## [Directions]
Set down all of the entries below word for word, with the pictures left out.

___ Entries supplied ___

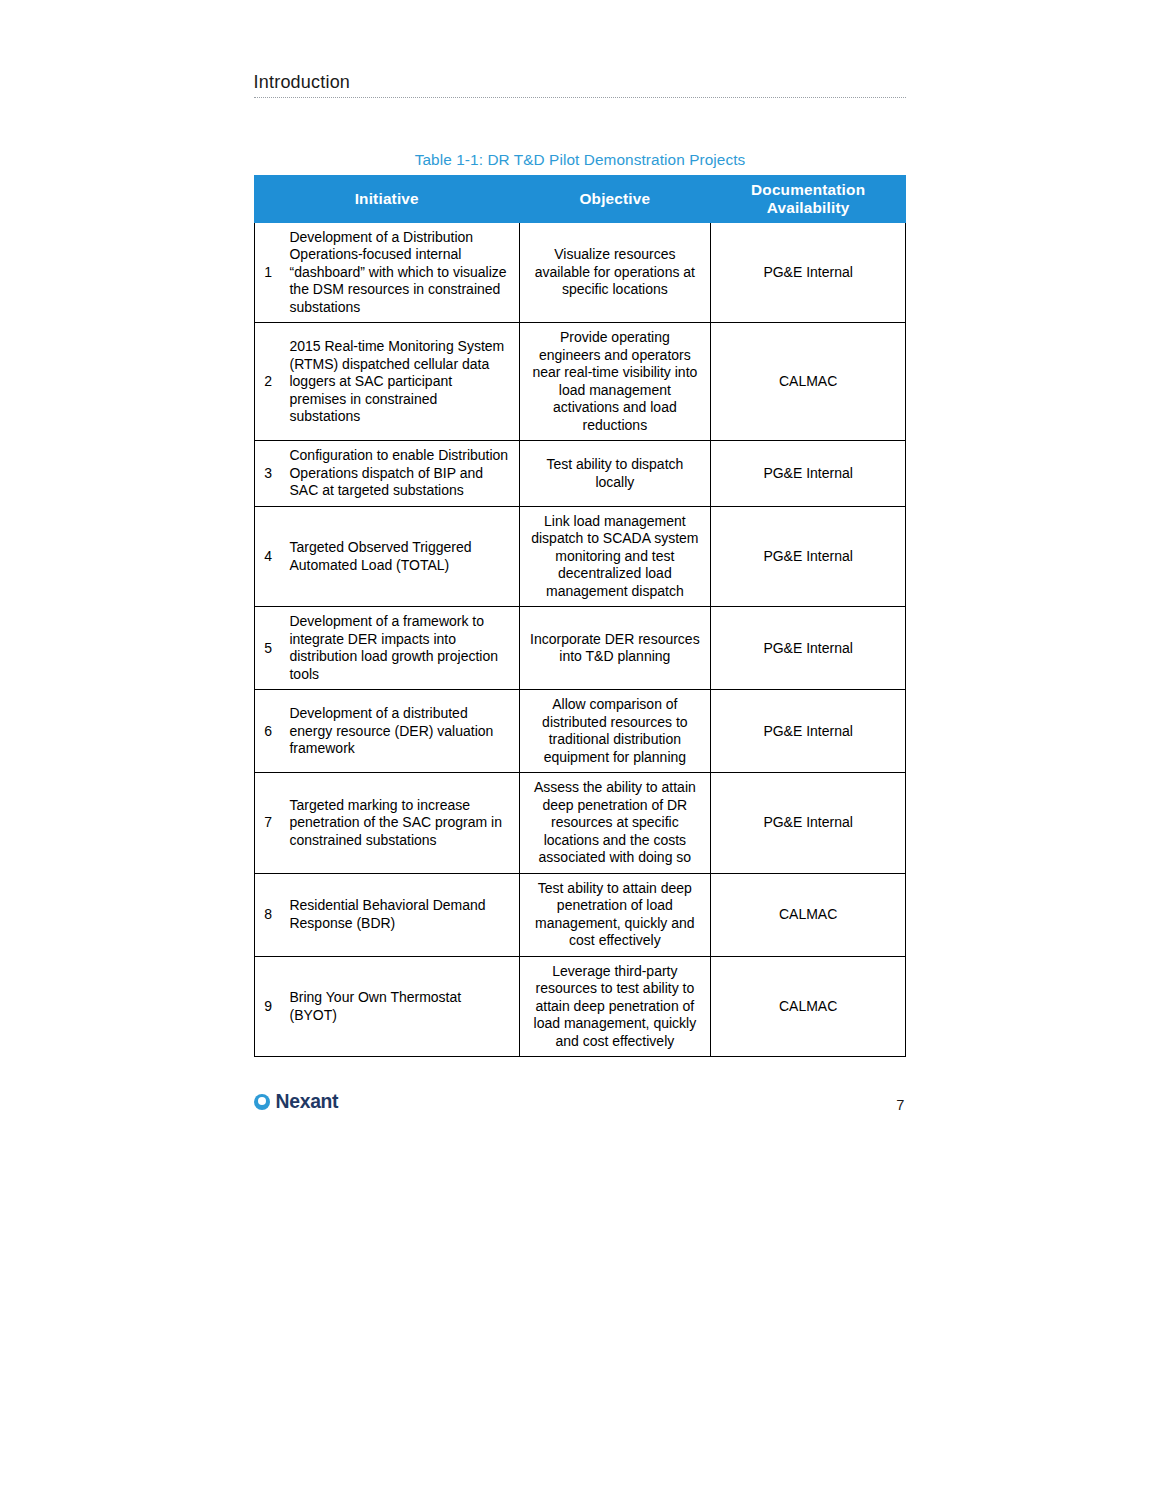Introduction
Table 1-1: DR T&D Pilot Demonstration Projects
| Initiative | Objective | Documentation Availability |
| --- | --- | --- |
| 1 | Development of a Distribution Operations-focused internal “dashboard” with which to visualize the DSM resources in constrained substations | Visualize resources available for operations at specific locations | PG&E Internal |
| 2 | 2015 Real-time Monitoring System (RTMS) dispatched cellular data loggers at SAC participant premises in constrained substations | Provide operating engineers and operators near real-time visibility into load management activations and load reductions | CALMAC |
| 3 | Configuration to enable Distribution Operations dispatch of BIP and SAC at targeted substations | Test ability to dispatch locally | PG&E Internal |
| 4 | Targeted Observed Triggered Automated Load (TOTAL) | Link load management dispatch to SCADA system monitoring and test decentralized load management dispatch | PG&E Internal |
| 5 | Development of a framework to integrate DER impacts into distribution load growth projection tools | Incorporate DER resources into T&D planning | PG&E Internal |
| 6 | Development of a distributed energy resource (DER) valuation framework | Allow comparison of distributed resources to traditional distribution equipment for planning | PG&E Internal |
| 7 | Targeted marking to increase penetration of the SAC program in constrained substations | Assess the ability to attain deep penetration of DR resources at specific locations and the costs associated with doing so | PG&E Internal |
| 8 | Residential Behavioral Demand Response (BDR) | Test ability to attain deep penetration of load management, quickly and cost effectively | CALMAC |
| 9 | Bring Your Own Thermostat (BYOT) | Leverage third-party resources to test ability to attain deep penetration of load management, quickly and cost effectively | CALMAC |
Nexant
7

___

## [Result for this task]
Introduction
Table 1-1: DR T&D Pilot Demonstration Projects
| Initiative | Objective | Documentation Availability |
| --- | --- | --- |
| 1 | Development of a Distribution Operations-focused internal “dashboard” with which to visualize the DSM resources in constrained substations | Visualize resources available for operations at specific locations | PG&E Internal |
| 2 | 2015 Real-time Monitoring System (RTMS) dispatched cellular data loggers at SAC participant premises in constrained substations | Provide operating engineers and operators near real-time visibility into load management activations and load reductions | CALMAC |
| 3 | Configuration to enable Distribution Operations dispatch of BIP and SAC at targeted substations | Test ability to dispatch locally | PG&E Internal |
| 4 | Targeted Observed Triggered Automated Load (TOTAL) | Link load management dispatch to SCADA system monitoring and test decentralized load management dispatch | PG&E Internal |
| 5 | Development of a framework to integrate DER impacts into distribution load growth projection tools | Incorporate DER resources into T&D planning | PG&E Internal |
| 6 | Development of a distributed energy resource (DER) valuation framework | Allow comparison of distributed resources to traditional distribution equipment for planning | PG&E Internal |
| 7 | Targeted marking to increase penetration of the SAC program in constrained substations | Assess the ability to attain deep penetration of DR resources at specific locations and the costs associated with doing so | PG&E Internal |
| 8 | Residential Behavioral Demand Response (BDR) | Test ability to attain deep penetration of load management, quickly and cost effectively | CALMAC |
| 9 | Bring Your Own Thermostat (BYOT) | Leverage third-party resources to test ability to attain deep penetration of load management, quickly and cost effectively | CALMAC |
Nexant
7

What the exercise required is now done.